-- WHAT IS EXPECTED --
From the interview on AI in design below, print the part that opens with the words containing "CDN: Do you" and closes with "with local datasets.", keeping every character unchanged.

-- TEXT FOR ANALYSIS --
:::::
I have serious concern about the use of cloud-based applications with regard to confidentiality and model rights of the design

CDN: Do you use Artificial Intelligence software, or a software that has an AI component to it (like Photoshop)?

BvL: I have extensively been testing AI for design in Midjourney and Runway, but mainly privately right now and with non-confidential material. I still have a bit of an ambivalent view on it. On one hand I am highly fascinated by it, but also do see the restrictions after my experiments.

I have serious concern about the use of cloud-based applications with regard to confidentiality and model rights of the design. Once it is in the cloud, how can you prevent for it not being copied, after all it is then in a public domain. The solution is to do your own training with local datasets.

Some programs like Vizcom show some sort of possibility like that, but many like Midjourney and Runway adopt a business model where it is in the public domain and I think this hinders widely adoption for industrial businesses. They need to re-think their strategy and make custom tailormade solutions that fit the need of each application.
:::::
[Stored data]
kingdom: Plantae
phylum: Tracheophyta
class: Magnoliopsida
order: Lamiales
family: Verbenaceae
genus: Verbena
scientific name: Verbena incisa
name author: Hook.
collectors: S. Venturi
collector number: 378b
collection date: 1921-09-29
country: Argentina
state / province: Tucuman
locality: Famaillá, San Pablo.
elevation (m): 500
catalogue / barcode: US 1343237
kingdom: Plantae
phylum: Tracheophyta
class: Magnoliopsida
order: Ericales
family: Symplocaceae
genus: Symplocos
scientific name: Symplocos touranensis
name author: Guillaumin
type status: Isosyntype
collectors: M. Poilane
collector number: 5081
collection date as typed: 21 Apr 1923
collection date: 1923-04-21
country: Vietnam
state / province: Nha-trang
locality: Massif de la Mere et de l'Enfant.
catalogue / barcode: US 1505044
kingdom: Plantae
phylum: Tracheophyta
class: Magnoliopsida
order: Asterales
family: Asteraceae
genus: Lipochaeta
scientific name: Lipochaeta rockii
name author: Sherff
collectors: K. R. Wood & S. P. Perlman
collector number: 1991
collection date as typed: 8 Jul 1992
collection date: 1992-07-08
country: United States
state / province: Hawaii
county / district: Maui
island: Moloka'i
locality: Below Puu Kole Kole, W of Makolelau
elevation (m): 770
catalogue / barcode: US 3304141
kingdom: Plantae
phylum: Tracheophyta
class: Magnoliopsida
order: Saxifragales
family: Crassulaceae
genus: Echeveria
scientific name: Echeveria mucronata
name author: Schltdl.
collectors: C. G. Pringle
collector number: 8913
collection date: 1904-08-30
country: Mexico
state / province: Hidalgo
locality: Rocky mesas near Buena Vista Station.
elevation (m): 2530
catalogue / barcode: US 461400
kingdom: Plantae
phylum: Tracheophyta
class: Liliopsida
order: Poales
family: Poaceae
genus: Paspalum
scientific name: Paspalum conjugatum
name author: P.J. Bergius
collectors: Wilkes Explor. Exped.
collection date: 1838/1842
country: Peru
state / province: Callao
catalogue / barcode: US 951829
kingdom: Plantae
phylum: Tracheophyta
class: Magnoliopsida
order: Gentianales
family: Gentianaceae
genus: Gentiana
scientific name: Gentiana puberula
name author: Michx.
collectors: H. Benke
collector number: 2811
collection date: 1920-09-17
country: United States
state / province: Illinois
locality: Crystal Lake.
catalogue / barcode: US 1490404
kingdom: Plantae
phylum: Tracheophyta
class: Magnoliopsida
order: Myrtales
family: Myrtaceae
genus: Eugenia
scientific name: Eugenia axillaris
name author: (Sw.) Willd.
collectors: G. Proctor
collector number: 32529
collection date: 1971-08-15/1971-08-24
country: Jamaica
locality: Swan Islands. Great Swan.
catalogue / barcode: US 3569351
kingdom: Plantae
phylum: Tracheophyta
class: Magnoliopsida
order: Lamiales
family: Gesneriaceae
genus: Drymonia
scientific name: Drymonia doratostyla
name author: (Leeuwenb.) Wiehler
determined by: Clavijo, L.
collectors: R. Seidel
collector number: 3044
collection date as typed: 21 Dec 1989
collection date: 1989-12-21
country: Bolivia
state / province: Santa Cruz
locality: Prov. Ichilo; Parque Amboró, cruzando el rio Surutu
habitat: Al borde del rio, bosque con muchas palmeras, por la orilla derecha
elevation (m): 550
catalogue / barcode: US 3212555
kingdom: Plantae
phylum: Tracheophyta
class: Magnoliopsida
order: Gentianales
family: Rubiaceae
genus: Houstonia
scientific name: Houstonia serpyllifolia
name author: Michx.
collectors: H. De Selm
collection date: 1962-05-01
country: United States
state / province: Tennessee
:::::
-- THE ANSWER --
CDN: Do you use Artificial Intelligence software, or a software that has an AI component to it (like Photoshop)?

BvL: I have extensively been testing AI for design in Midjourney and Runway, but mainly privately right now and with non-confidential material. I still have a bit of an ambivalent view on it. On one hand I am highly fascinated by it, but also do see the restrictions after my experiments.

I have serious concern about the use of cloud-based applications with regard to confidentiality and model rights of the design. Once it is in the cloud, how can you prevent for it not being copied, after all it is then in a public domain. The solution is to do your own training with local datasets.